A petition calling for more action in closing the rural digital divide across the Highlands and Islands has picked up support from politicians at Holyrood.
Campaigner John Erskine’s plea for better connectivity in some of Scotland’s remotest regions has been backed by leading political figures during a committee hearing at parliament.
His petition – PE2127 – was raised at a recent meeting of the Scottish Parliament’s Citizen Participation and Public Petitions Committee, which pledged to write to the Scottish Government to ask about plans to improve rural connectivity.
The petition called on the Scottish Parliament to urge the Scottish Government to develop a new digital connectivity plan for the Highlands and Islands that aims to address digital infrastructure gaps, improve mobile internet coverage, establish public-private partnerships and support economic growth, education and healthcare.
According to Ofcom’s Connected Nations Scotland Report, published last year, as of July 2024, 62 per cent of residential properties in Scotland had access to full-fibre networks—an increase of 9 percentage points from September 2023. However, the briefing notes that, although 89 per cent of Midlothian and Glasgow city residences have full-fibre connection, only 14 per cent of residences in Orkney and 11 per cent of residences in Shetland do.
Fergus Ewing, SNP MSP for Inverness and Nairn, told the committee: “This is an excellent petition that raises very important questions. There is no doubt that there are serious problems in the Highlands and Islands—not just in Orkney and Shetland but in many other parts, including in my constituency—throughout rural Scotland and, as you mentioned, in our cities, where there are some gaps. Broadband connection is regarded as a sine qua non. Twenty years ago, it was a luxury, but it has now become, frankly, a necessity.

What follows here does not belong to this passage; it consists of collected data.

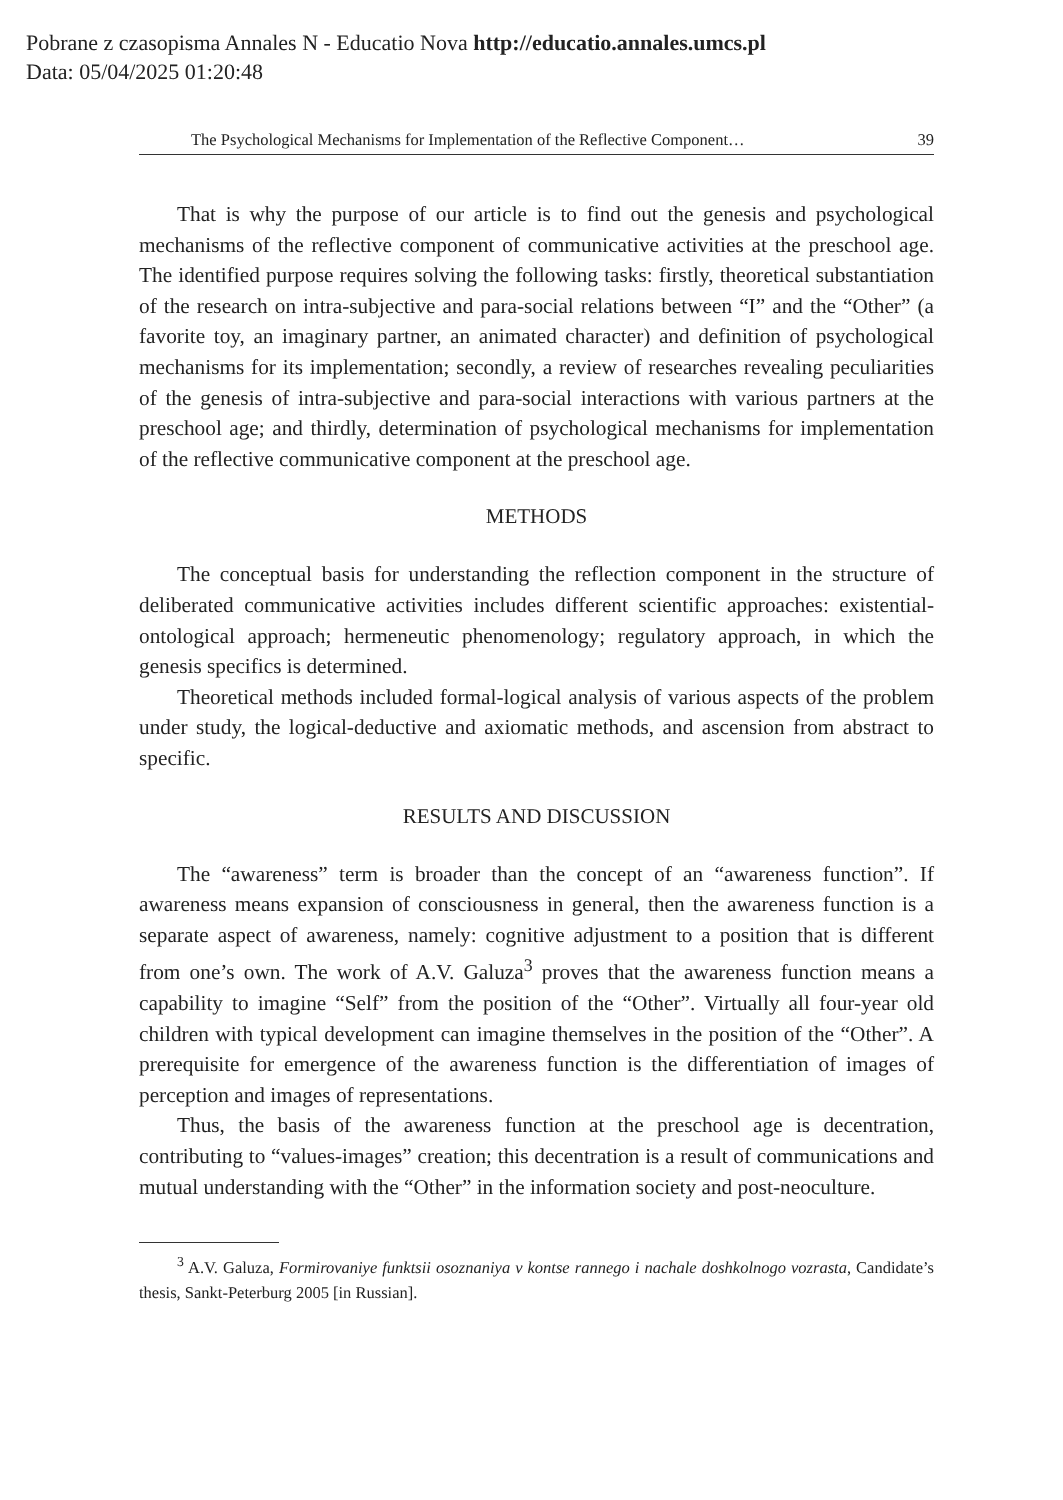Pobrane z czasopisma Annales N - Educatio Nova http://educatio.annales.umcs.pl
Data: 05/04/2025 01:20:48
The Psychological Mechanisms for Implementation of the Reflective Component… 39
That is why the purpose of our article is to find out the genesis and psychological mechanisms of the reflective component of communicative activities at the preschool age. The identified purpose requires solving the following tasks: firstly, theoretical substantiation of the research on intra-subjective and para-social relations between “I” and the “Other” (a favorite toy, an imaginary partner, an animated character) and definition of psychological mechanisms for its implementation; secondly, a review of researches revealing peculiarities of the genesis of intra-subjective and para-social interactions with various partners at the preschool age; and thirdly, determination of psychological mechanisms for implementation of the reflective communicative component at the preschool age.
METHODS
The conceptual basis for understanding the reflection component in the structure of deliberated communicative activities includes different scientific approaches: existential-ontological approach; hermeneutic phenomenology; regulatory approach, in which the genesis specifics is determined.
Theoretical methods included formal-logical analysis of various aspects of the problem under study, the logical-deductive and axiomatic methods, and ascension from abstract to specific.
RESULTS AND DISCUSSION
The “awareness” term is broader than the concept of an “awareness function”. If awareness means expansion of consciousness in general, then the awareness function is a separate aspect of awareness, namely: cognitive adjustment to a position that is different from one’s own. The work of A.V. Galuza<sup>3</sup> proves that the awareness function means a capability to imagine “Self” from the position of the “Other”. Virtually all four-year old children with typical development can imagine themselves in the position of the “Other”. A prerequisite for emergence of the awareness function is the differentiation of images of perception and images of representations.
Thus, the basis of the awareness function at the preschool age is decentration, contributing to “values-images” creation; this decentration is a result of communications and mutual understanding with the “Other” in the information society and post-neoculture.
<sup>3</sup> A.V. Galuza, Formirovaniye funktsii osoznaniya v kontse rannego i nachale doshkolnogo vozrasta, Candidate’s thesis, Sankt-Peterburg 2005 [in Russian].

“Broadband connection in rural properties can allow people to work remotely and carry out work anywhere in the world. That might be one of the key ways to stem the depopulation problem that remote parts of the Highlands, particularly the islands, face.”

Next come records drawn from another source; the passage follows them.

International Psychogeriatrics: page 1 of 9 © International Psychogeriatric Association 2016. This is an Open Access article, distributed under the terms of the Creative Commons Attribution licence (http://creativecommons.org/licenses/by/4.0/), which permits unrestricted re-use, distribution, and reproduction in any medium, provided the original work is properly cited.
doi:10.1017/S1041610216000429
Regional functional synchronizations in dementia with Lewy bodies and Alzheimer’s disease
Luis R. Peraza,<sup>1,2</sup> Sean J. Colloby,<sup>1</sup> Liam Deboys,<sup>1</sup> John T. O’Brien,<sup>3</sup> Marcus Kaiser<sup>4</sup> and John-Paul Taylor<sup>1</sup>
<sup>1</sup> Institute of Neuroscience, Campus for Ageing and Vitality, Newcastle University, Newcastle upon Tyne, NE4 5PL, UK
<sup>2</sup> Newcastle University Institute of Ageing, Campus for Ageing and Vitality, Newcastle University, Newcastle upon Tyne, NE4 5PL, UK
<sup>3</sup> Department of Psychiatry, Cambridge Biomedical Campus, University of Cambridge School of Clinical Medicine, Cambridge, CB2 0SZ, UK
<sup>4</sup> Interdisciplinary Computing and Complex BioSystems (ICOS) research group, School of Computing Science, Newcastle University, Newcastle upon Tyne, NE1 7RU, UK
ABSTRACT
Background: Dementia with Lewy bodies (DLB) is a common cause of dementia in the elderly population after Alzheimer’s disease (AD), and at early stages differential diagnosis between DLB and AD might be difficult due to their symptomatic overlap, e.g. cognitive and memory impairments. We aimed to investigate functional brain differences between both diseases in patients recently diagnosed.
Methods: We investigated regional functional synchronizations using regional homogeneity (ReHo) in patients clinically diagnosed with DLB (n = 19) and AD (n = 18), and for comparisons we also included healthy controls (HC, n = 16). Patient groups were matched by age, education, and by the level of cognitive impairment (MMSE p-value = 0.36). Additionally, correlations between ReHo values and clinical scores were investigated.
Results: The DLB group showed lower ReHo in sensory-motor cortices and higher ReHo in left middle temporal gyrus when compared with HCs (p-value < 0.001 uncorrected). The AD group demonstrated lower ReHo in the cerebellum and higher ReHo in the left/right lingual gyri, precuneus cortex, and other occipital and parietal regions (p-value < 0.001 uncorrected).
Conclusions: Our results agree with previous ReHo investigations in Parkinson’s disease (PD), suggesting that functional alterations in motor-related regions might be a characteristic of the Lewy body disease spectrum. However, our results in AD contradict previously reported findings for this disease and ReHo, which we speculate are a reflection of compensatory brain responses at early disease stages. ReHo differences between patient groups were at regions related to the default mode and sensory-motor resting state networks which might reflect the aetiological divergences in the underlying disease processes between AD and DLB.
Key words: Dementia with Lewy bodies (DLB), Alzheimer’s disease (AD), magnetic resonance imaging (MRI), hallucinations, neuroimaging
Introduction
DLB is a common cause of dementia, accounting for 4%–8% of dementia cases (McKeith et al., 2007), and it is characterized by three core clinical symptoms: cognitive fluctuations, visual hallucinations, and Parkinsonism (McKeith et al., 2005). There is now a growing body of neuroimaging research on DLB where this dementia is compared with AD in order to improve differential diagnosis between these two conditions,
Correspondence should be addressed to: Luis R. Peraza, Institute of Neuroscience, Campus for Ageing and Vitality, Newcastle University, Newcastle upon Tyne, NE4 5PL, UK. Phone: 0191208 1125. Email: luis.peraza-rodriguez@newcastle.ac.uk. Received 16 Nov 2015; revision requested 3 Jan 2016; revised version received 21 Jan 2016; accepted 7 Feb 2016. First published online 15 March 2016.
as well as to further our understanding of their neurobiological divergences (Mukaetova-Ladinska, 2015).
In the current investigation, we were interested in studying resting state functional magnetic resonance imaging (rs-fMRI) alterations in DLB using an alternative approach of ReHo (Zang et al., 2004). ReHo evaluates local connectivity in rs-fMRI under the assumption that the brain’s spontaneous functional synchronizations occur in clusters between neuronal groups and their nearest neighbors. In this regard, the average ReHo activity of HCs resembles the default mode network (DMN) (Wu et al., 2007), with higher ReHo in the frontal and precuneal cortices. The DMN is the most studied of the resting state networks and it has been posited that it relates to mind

Mr Ewing proposed that the Scottish Government ask for a ‘procurement timeline’ for the UK Government’s Project Gigabit – the UK Government’s £5 billion programme to subsidise the roll-out of gigabit-broadband to the ‘hardest to reach’ premises in the country. That programme is delivered by Building Digital UK (BDUK), an executive agency within the Department for Science, Innovation and Technology (DSIT).
In its submission to the committee, the Scottish Government highlighted Scotland’s national digital strategy commitments to ensure no one is left behind ‘in the digital world’ and that geography was no barrier to access.
It also referenced the Scottish Government’s own Reaching 100% (R100) contract with Openreach, which has enabled 19,000 premises to access faster broadband speeds in the north of the country.
However, Mr Erskine, a Labour Party adviser, Mr Erskine also highlighted that the Highlands and Islands have “the highest rate of 4G ‘not spots’ in the UK” and the “lowest rural residential superfast broadband coverage in the UK.”